Below is a link to the SAS website with useful information about this, in particular the paper by Cynthia Zender for the SAS Global Forum 2009.
http://support.sas.com/rnd/base/ods/odsdocument/index.html
Cynthia also regularly contributes to the SAS Support Communities website (https://communities.sas.com/community/support-communities), so it may be worth asking on there if you are still stuck.
Good luck
I don't know of any way to do what you ask directly. GREPLAY is probably the closest you'll come; the primary problem is that SAS processes the PROCs linearly, first processing the entire PROC PRINT, then the entire PROC GPLOT. GREPLAY would allow you to redisplay the output, but if that doesn't work for your needs due to the #BYVAL issue, I'm not sure there's a better solution. Perhaps you can modify the title afterwards (not sure if GREPLAY allows this)?
You could try using ODS LAYOUT, but I don't think that would be any better. The one way it could be better is if you can work out having two columns on a 'page', one column being the PROC PRINT outputs, one the PROC GPLOT, and then print the columns one page than the other. I don't think this is possible, but it might be worth exploring.

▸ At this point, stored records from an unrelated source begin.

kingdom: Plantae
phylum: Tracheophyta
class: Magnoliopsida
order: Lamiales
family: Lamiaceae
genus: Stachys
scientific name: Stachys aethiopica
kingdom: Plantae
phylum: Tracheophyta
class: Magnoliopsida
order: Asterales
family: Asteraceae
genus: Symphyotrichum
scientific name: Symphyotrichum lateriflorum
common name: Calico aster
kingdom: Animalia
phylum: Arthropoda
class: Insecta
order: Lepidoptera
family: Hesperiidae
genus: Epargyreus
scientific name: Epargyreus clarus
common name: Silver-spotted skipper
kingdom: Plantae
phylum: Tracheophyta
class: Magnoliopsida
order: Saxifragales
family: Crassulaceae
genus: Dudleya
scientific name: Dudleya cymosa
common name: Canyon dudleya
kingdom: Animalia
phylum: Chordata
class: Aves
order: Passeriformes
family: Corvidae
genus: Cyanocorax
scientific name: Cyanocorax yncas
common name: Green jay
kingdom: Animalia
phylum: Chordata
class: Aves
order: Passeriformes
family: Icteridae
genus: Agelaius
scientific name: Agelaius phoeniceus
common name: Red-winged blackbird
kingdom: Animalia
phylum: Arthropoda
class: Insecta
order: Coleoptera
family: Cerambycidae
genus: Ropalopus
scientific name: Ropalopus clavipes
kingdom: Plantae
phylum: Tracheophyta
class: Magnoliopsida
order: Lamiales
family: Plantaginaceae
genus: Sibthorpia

You might also try setting up a macro to do each BYVAL separately, defining the axis in a uniform manner manually (ie, defining it based on your own calculation of the correct axis parameters, as an argument to the macro). That is probably the easiest solution that might still allow #BYVAL to work properly.
You might also try browsing about Richard DeVenezia's site (http://www.devenezia.com/downloads/sas/samples/ ) which has a lot of examples of SAS/GRAPH solutions. He also posts on SAS-L (sasl#listserv.uga.edu) sometimes, not sure if I've seen him on StackOverflow. He's probably the person most likely to be able to answer the question that I know of.